**Source document**.
** Start **

On the recent survey along the south coast of Afognak we used kayaks for transportation, but unlike the past few surveys this time we had a 'hard shell' as well as the usual inflatable kayak.  Jeff brought along his own kayak.  It was fun to see how they compared.  They are actually pretty similar in a lot of way.  I was surprised to find the inflatable was similar in speed to the hard shell.

On this survey all was well on the water until the last day when we entered Afognak Straits between Whale Island and Afognak.  We were on the home stretch to Afognak Village and the tide was just starting to come in.  And suddenly we were paddling upstream in a river.  Stop paddling and you went backwards fast.  The current was easily flowing 4 or 5 miles per hour.

We thought about waiting for high tide and floating the last part on the ebb when the current would be with us - but that meant waiting until evening.  And so we paddled it.  After all it was only a mile or 2. ... ..  My technique was to dart in and out of the eddies along the shore.  I'd go full 'sprint' speed in bursts around the points.  Jeff tried paddling out in the middle were the current was constant but not quite as fast as at the points along shore.  He did not need to sprint but he had to keep up a constant high rate of speed.  Either way it was a slog.

It was a HUGE relief to round the corner to Afognak Village and get out of the current!
Patrick




The Narrows - Note that the tide is floating the eel grass in the wrong direction

Sunday, July 30, 2017

Climbing Pyramid without Skis


Today for the first time in a month I took the doggies up Pyramid.  It was very weird not to hike up in ski boots and carrying skis.  And no snow anymore - very sad.  But much easier to hike up in xtra tuffs and with nothing to carry over my shoulders.  And the wildflowers were stunning.

I climb Pyramid to go skiing maybe a 100 times a year, but I rarely climb all the way to the actual summit.  I normally stop at the plateau 400 feet below the summit and ski down from there.  So today was also special in that I climbed all the way to the top.  I almost never do that!
Patrick

Fleabane and Lousewort - sounds like the person naming the plants had some issues with lice!

** End **

**Material provided**.

** Start **

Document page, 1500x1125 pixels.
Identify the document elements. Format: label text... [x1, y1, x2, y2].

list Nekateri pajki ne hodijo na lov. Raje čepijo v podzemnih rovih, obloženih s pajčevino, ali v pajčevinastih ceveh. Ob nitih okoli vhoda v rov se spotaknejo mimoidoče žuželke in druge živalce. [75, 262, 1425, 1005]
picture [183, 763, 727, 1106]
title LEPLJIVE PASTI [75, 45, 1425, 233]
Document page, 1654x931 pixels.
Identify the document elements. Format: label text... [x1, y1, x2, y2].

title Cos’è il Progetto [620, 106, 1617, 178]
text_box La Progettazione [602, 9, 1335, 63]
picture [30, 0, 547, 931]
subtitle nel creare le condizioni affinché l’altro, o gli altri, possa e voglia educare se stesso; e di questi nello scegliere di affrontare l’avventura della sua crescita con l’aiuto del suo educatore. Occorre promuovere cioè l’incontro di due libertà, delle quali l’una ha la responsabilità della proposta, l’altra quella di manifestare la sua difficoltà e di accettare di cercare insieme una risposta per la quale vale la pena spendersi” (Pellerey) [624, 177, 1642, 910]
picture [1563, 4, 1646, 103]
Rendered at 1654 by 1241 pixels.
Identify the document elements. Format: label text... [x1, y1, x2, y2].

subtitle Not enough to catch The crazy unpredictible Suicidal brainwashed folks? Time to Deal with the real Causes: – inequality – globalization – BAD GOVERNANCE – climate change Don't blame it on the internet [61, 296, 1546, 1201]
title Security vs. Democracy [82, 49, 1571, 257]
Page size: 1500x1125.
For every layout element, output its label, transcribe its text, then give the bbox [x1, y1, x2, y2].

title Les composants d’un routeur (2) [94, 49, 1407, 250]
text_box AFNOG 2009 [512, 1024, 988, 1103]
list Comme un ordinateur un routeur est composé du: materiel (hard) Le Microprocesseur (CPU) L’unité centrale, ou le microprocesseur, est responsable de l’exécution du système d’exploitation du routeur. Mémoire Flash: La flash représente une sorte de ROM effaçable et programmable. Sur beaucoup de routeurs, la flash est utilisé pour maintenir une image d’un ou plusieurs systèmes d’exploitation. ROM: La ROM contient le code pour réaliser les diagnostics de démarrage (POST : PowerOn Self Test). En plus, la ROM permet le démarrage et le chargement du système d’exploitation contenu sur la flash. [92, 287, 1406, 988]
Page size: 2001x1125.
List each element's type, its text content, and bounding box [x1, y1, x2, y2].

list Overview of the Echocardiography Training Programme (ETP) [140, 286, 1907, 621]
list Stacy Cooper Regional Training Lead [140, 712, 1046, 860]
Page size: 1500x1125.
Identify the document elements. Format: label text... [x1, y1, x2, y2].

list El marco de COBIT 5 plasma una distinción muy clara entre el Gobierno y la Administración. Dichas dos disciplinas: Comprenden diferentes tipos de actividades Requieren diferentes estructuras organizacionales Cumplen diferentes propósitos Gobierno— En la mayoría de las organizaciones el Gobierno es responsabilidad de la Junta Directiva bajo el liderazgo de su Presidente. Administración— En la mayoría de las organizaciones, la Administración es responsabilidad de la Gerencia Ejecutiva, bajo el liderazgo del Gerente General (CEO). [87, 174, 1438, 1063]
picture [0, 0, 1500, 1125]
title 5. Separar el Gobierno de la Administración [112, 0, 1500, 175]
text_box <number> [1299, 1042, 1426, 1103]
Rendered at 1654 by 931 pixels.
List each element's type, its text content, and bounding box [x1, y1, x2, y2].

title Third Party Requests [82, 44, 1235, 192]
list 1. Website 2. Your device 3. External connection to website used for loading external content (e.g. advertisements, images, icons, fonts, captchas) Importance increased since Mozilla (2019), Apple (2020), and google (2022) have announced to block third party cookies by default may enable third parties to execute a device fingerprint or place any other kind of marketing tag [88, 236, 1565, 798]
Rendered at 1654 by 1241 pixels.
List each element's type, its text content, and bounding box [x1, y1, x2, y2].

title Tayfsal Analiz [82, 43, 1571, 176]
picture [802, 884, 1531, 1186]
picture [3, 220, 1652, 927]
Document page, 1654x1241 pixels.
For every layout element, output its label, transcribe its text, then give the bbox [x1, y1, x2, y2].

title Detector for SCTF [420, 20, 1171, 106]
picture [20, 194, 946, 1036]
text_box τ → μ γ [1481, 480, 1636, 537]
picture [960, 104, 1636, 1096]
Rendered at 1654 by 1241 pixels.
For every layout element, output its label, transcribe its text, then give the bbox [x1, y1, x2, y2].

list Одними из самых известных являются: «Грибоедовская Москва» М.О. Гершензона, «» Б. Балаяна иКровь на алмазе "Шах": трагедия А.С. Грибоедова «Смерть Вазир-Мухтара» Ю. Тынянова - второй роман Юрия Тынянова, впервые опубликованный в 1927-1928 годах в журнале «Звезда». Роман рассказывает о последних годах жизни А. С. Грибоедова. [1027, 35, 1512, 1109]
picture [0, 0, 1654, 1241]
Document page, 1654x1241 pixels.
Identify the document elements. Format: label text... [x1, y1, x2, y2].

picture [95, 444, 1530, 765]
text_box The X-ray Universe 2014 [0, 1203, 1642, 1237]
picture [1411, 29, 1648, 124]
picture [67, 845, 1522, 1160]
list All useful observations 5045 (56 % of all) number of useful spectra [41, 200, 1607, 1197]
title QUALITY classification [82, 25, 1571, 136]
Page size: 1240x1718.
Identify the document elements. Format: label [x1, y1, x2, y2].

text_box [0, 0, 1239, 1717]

** End **

**Required task A**.
According to the kayaking and hiking blog, how fast was the current flowing in Afognak Straits?
**Required task B**.
Write the next part of the kayaking and hiking blog, picking up after its final sentence.
The records have nothing to do with the kayaking and hiking blog.

**Exercise result A**.
Easily 4 or 5 miles per hour.

**Exercise result B**.
Lupine

Fleabane and Arnica

Kamchatka Rhododendrons and Whale Pass in the distance


Monkshood - Alutiiq whalers used the root to make poison for killing whales


Spotted Saxifrage

Impromptu Hike


Yesterday I was at work waiting for a tour to show up, and to kill time I text messaged the kids to see what they were up to.  After the museum tour I had planned on climbing Pyramid with the dogs, but since I was texting the kids I thought I'd ask if they wanted to come along too.  I told Alex who was waiting with me that the reply would be 'nah, not today'.  And initially that was the response.  Then they texted back and said, 'maybe, but how about a different mountain?'

That perked me up!  So we decided on Old Womens and I rushed home to get the dogs.  It's not often that Nora and Stuey volunteer to go on a hike!  Usually these things are more along the lines of 'forced family fun'.  And there was a bit of the 'forced' aspect to get them to go to the top.  They wanted to turn back as soon as we got to the alpine.  But I encouraged them to go a bit further and that we'd get a group photo at the flag.  And so they pushed on to the flag.

On the way down Stuey shot trees with his slingshot.  Nora and I watched the dogs rip this way and that.  Later in the car they both admitted that the final forced part had been the best part, and worth the push.  A good impromptu hike!  Patrick



Summer Landscapes

Lagoon near Muskomee Bay

I've done a lot of kayak surveys this year!  In May I surveyed Whale Island with Philip, and then the South side of Raspberry Straits with Gregg.  Then in June I surveyed the North end of Kodiak from Port Bailey to Anton Larsen Bay with Justin. We found something like 60 new archaeological sites in total.  Looking back at the photos from the earlier surveys I am struck by how brown the landscapes looks.  May was practically winter and things were just getting green in June.  I'd forgotten that Justin and I experienced frost on the tent back in June.

But on this survey things were certainly green!  Green and very, very lush.  I don't think I missed any sites buried under the greenery, but I do know that sketch mapping them, and seeing all of the old house foundations would have been difficult.  So maybe it is a good thing we did not find any old villages on this last survey.  Patrick

Water killed spruce by Yubiik Bay



High tide in Waskanareska Bay

Waskanareska Bay

Saturday, July 29, 2017

Another Afognak Survey

High tide in Waskanareska Bay

Yesterday I got back from another archaeological survey.  This one was from Muskomee Bay to Afognak Village along the shores of Afognak Island.  Like the other surveys earlier this year the survey was for the Afognak Native Corporation.

It was a quick survey and first one where I did not find a single new prehistoric site.  On this survey we only found 3 new historic sites.  And I looked HARD - getting in and out of the kayak at all the likely places and scouring the woods and cliff tops for traces of past cultural activities - and . .. . NOTHING.

This was a big change from the last survey where I could not help but stumble upon archaeological sites.  So what is the difference?  I think some of it has to do with erosion.  This area of Afognak sank during the 1964 Earthquake and much of the coastline subsequently was cut back by erosion.  The shoreline was littered by old dead spruce trees killed when they sank into the salt water after the earthquake.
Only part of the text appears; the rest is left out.